- [WHAT TO PRODUCE]: Line by line, give the data again exactly as it appears, but without pictures.

- [DATASET SECTION]:
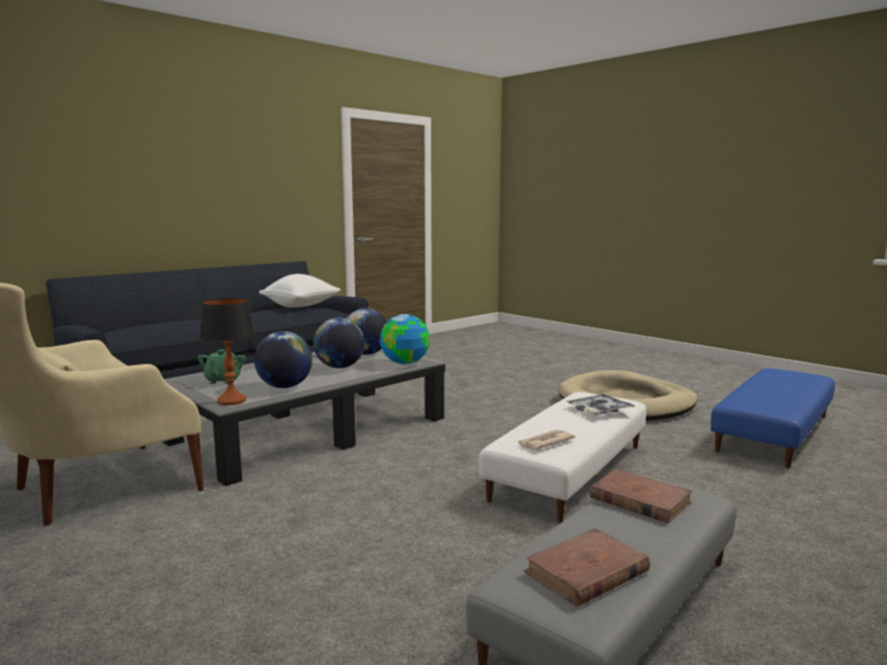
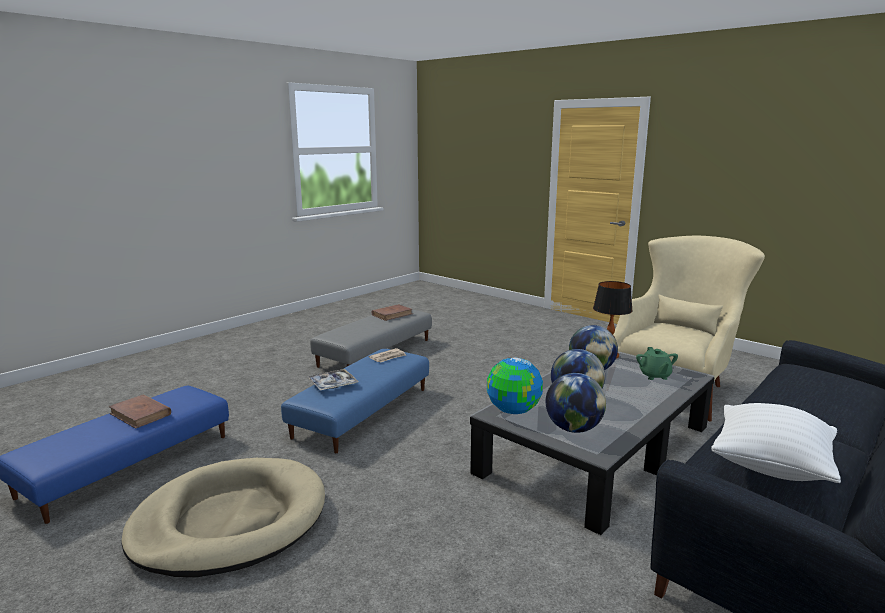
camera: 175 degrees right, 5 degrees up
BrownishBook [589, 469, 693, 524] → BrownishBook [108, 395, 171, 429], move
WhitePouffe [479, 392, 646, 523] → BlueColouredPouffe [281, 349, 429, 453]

- [PROBLEM SOLUTION]:
camera: 175 degrees right, 5 degrees up
BrownishBook [589, 469, 693, 524] → BrownishBook [108, 395, 171, 429], move
WhitePouffe [479, 392, 646, 523] → BlueColouredPouffe [281, 349, 429, 453]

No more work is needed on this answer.